Data Migration

When migrating existing data to simplyblock, the process can be performed at the block level or the file system level, depending on the source system and migration requirements. Because Simplyblock provides logical Volumes (LVs) as virtual block devices, data can be migrated using standard block device cloning tools such as dd, as well as file-based tools like rsync after the block device has been formatted.

Therefore, sata migration to simplyblock is a straightforward process using common block-level and file-level tools. For full disk cloning, dd and similar utilities are effective. For selective file migrations, rsync provides flexibility and reliability. Proper planning and validation of available storage capacity are essential to ensure successful and complete data transfers.

Block-Level Migration Using `dd`

A block-level copy duplicates the entire content of a source block device, including partition tables, file systems, and data. This method is ideal when migrating entire disks or volumes.

Creating a block-level clone of a block device

dd if=/dev/source-device of=/dev/simplyblock-device bs=4M status=progress

if= specifies the input (source) device.
of= specifies the output (Simplyblock Logical Volume) device.
bs=4M sets the block size for efficiency.
status=progress provides real-time progress updates.

Info

Ensure that the simplyblock logical volume is at least as large as the source device to prevent data loss.

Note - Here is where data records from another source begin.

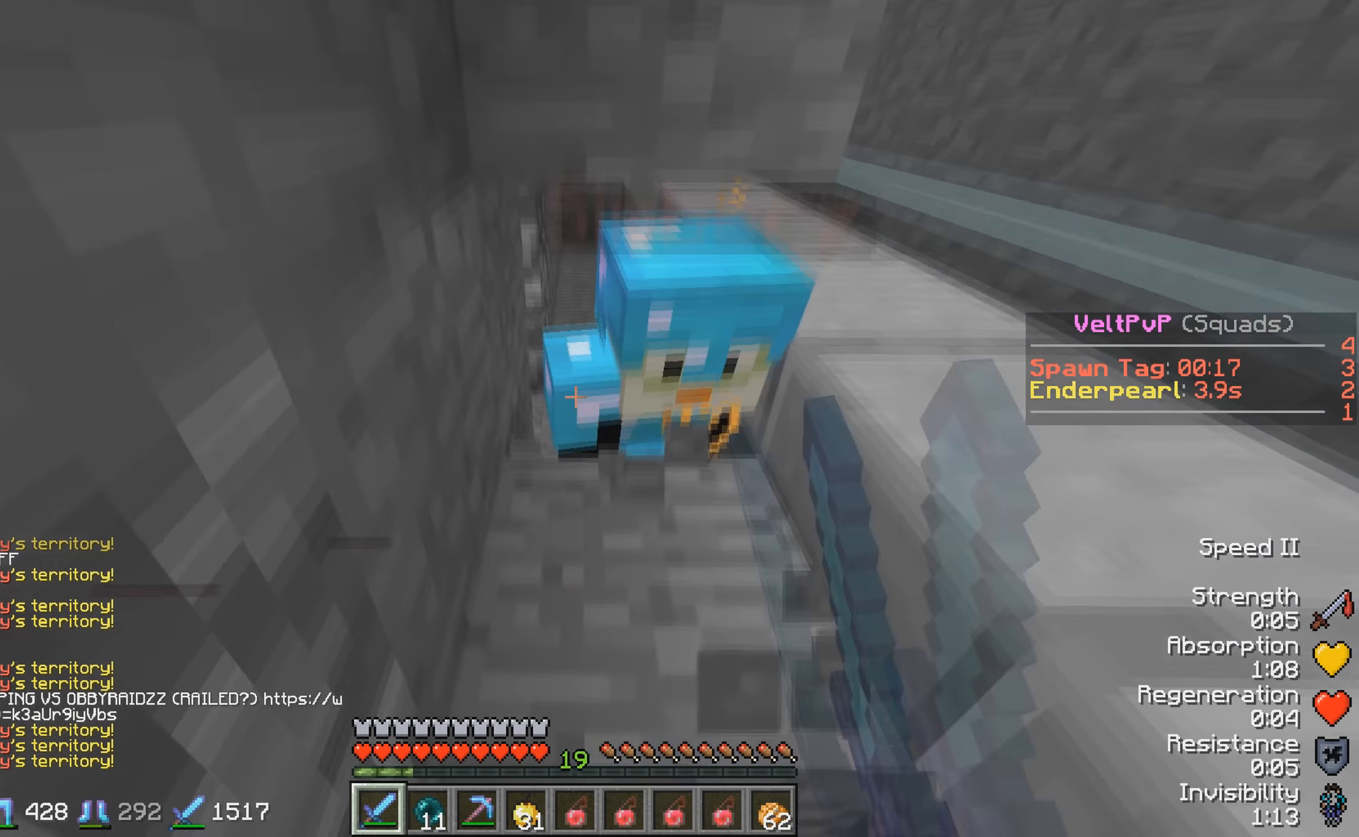
{"keys": ["w"], "events": [[233, "s", "up"], [317, "w", "down"]]}
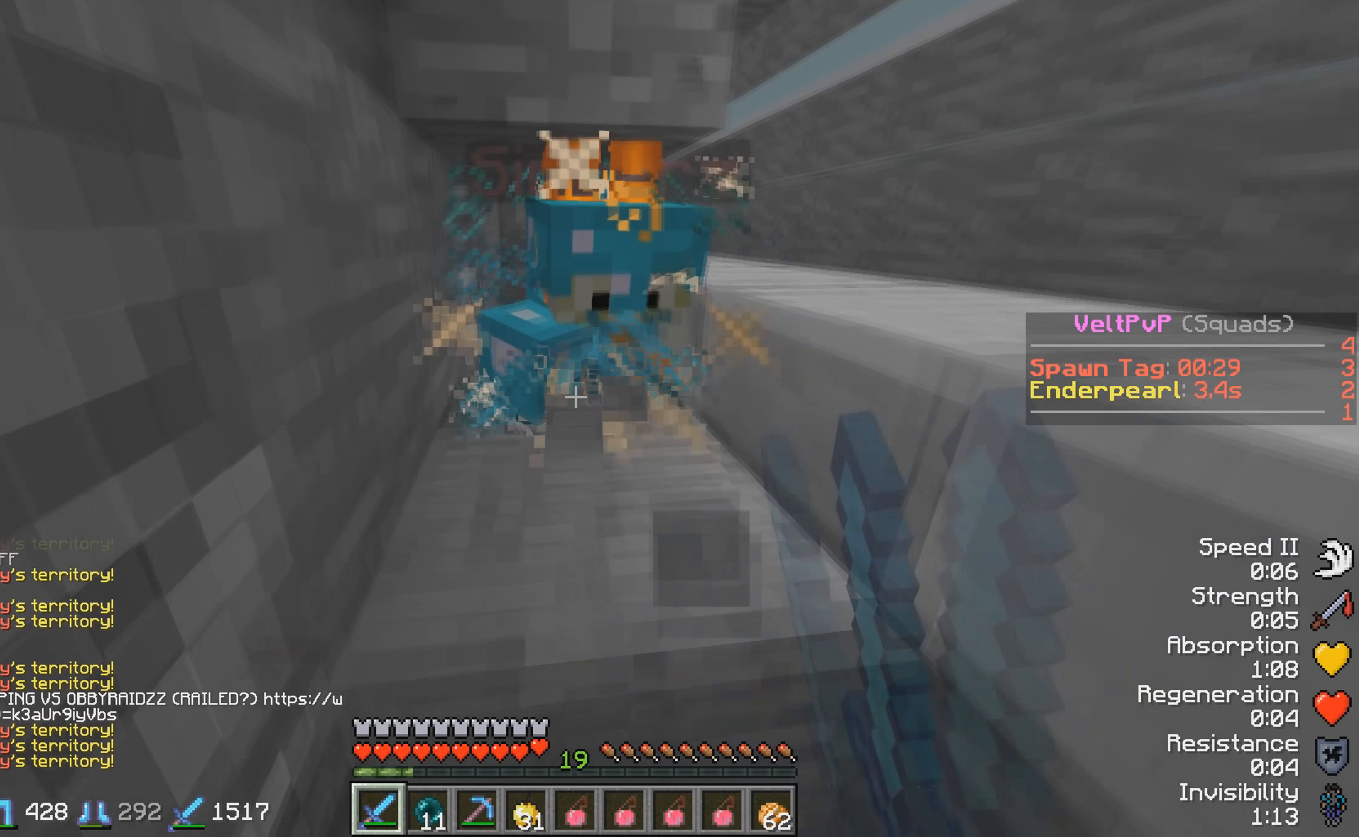
{"keys": ["s"], "events": [[133, "w", "up"], [183, "s", "down"]]}
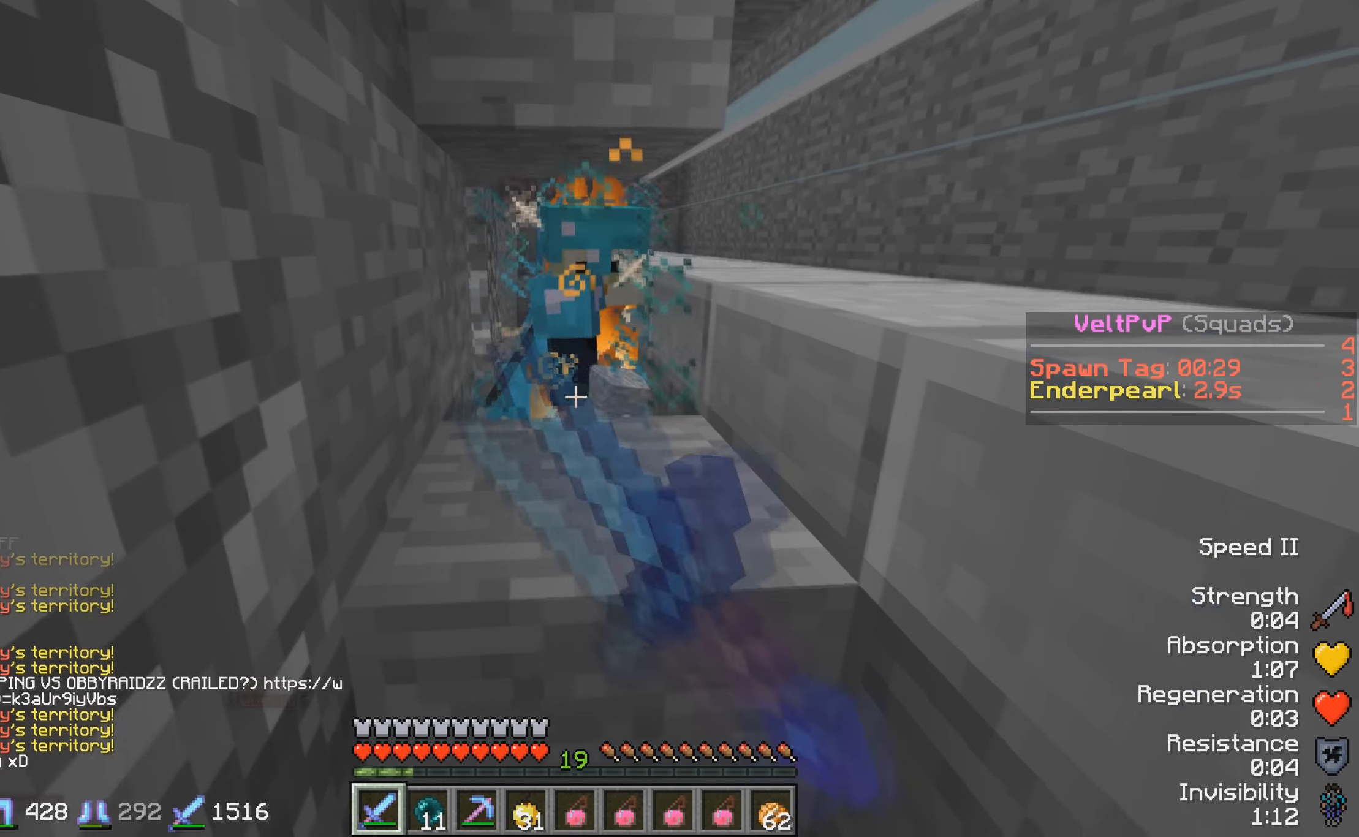
{"keys": ["w"], "events": [[133, "s", "up"], [217, "w", "down"]]}
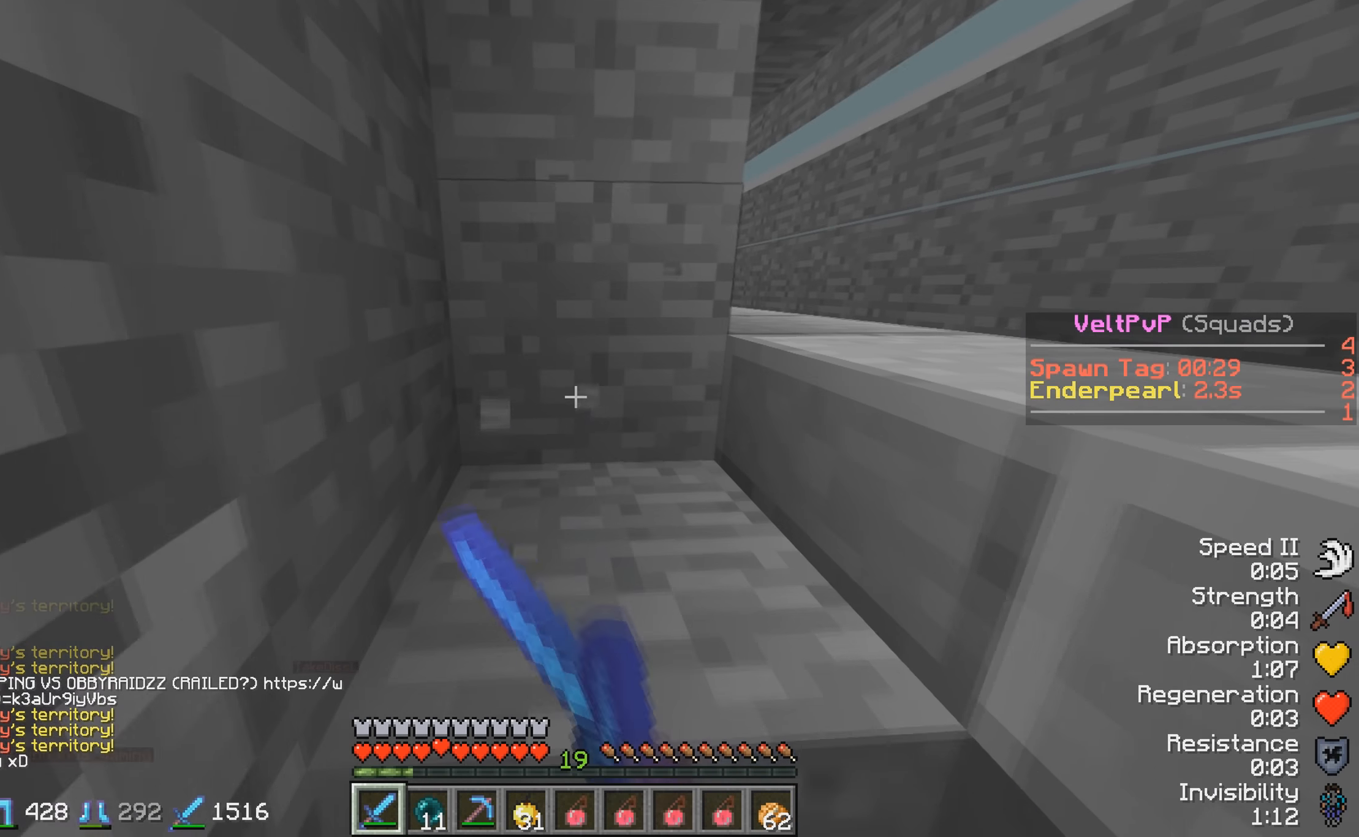
{"keys": ["w"], "events": [[83, "w", "up"], [267, "w", "down"]]}
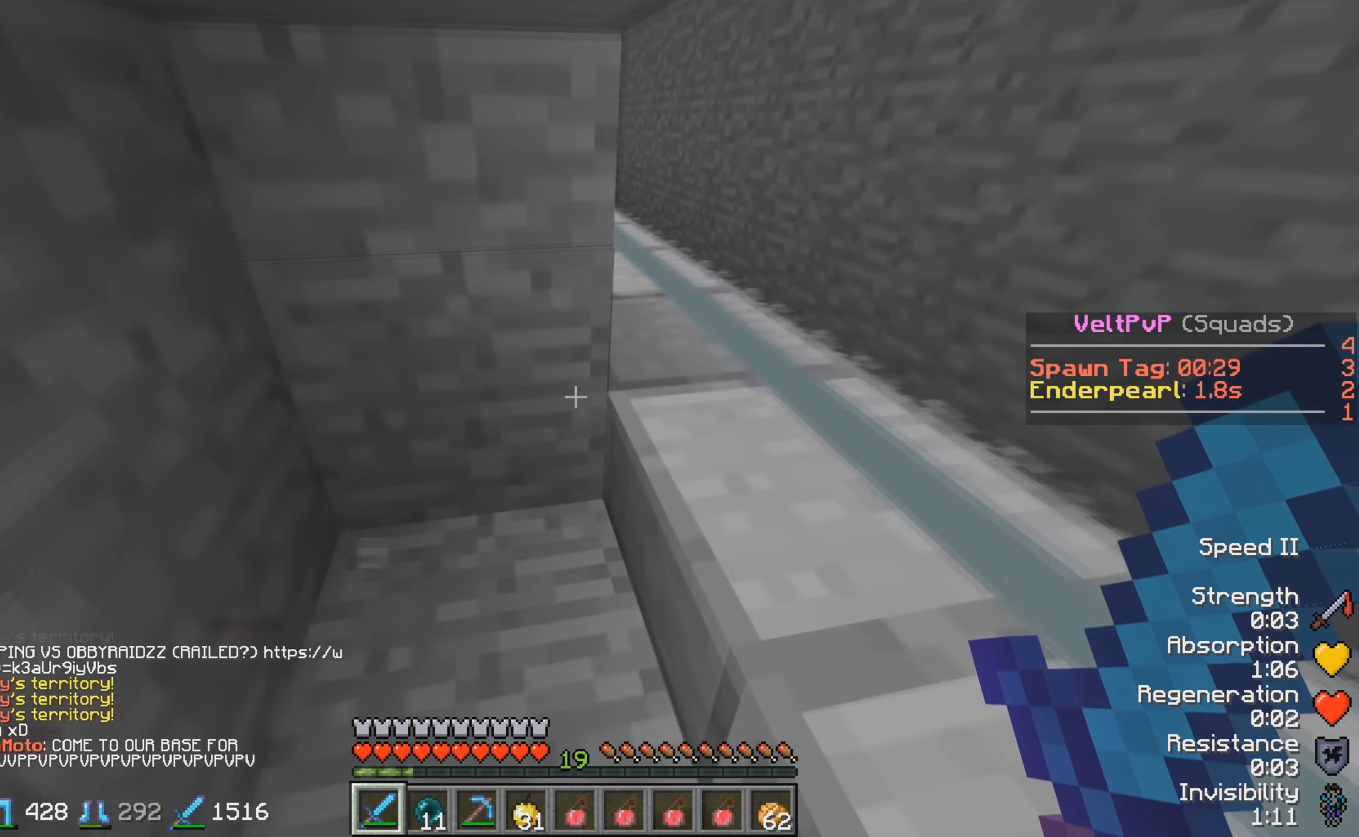
{"keys": ["w"], "events": []}
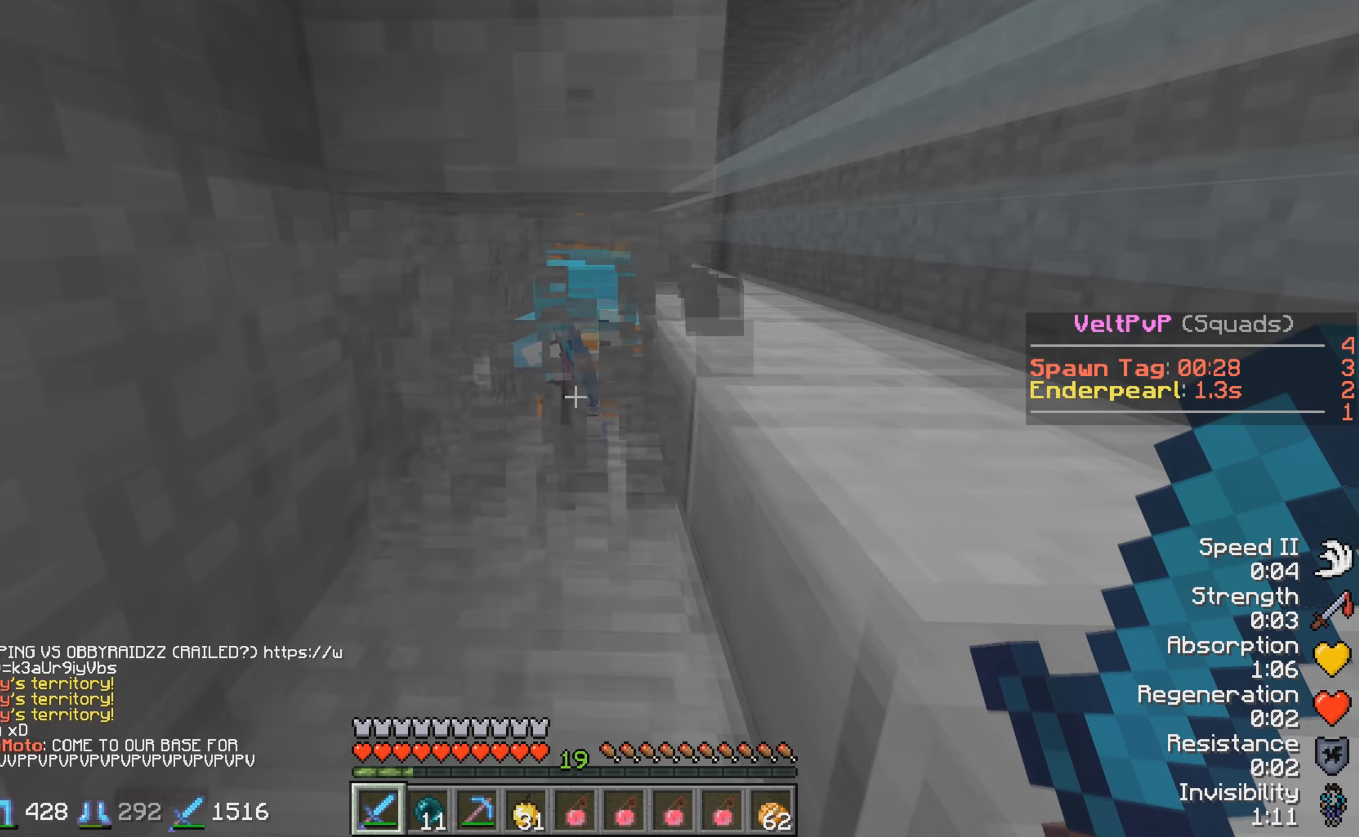
{"keys": ["w"], "events": []}
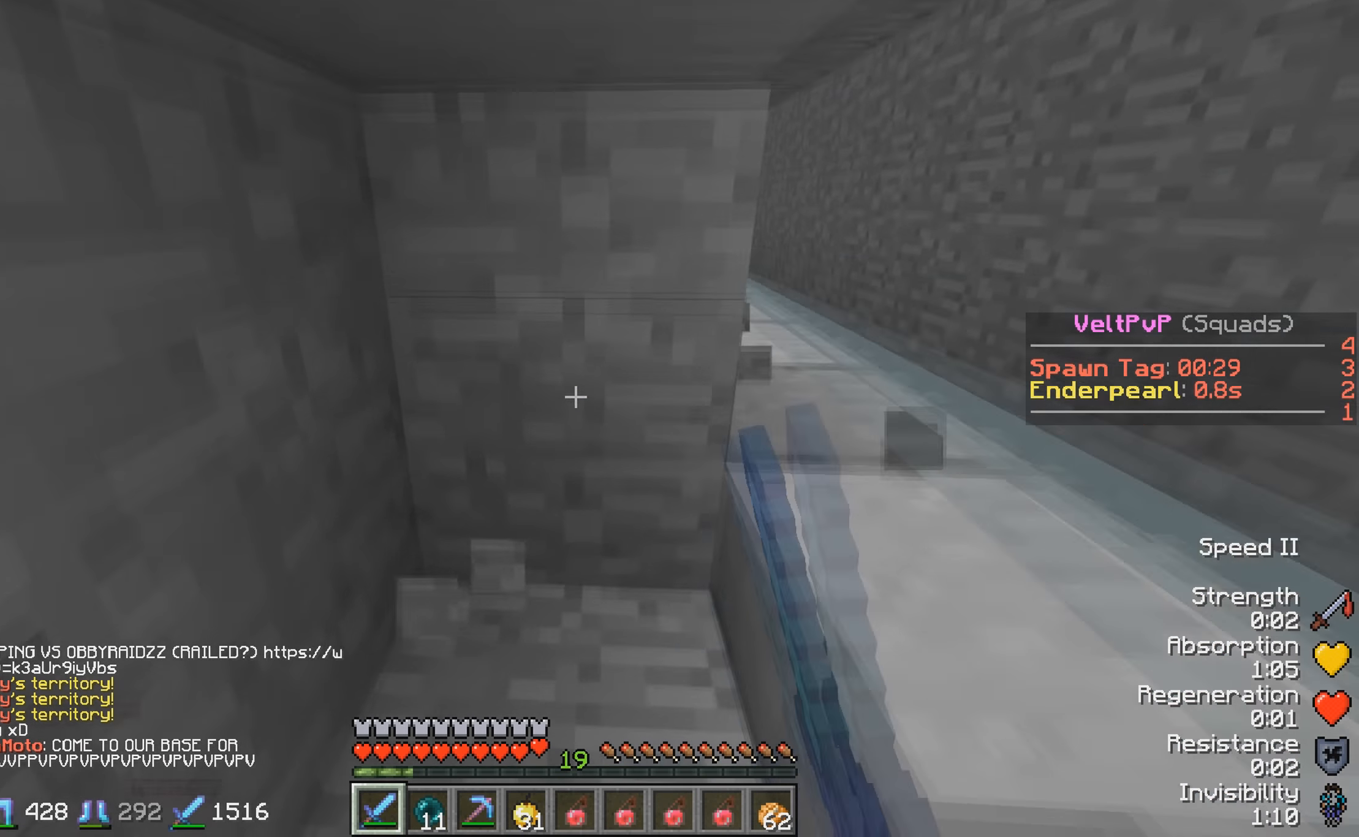
{"keys": [], "events": [[317, "w", "up"]]}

Alternative Block-Level Cloning Tools

Other block-level tools such as Clonezilla, partclone, or dcfldd may also be used for disk duplication, depending on the specific environment and desired features like compression or network transfer.

File-Level Migration Using `rsync`

For scenarios where only file contents need to be migrated (for example, after creating a new file system on a simplyblock logical volume), rsync is a reliable tool.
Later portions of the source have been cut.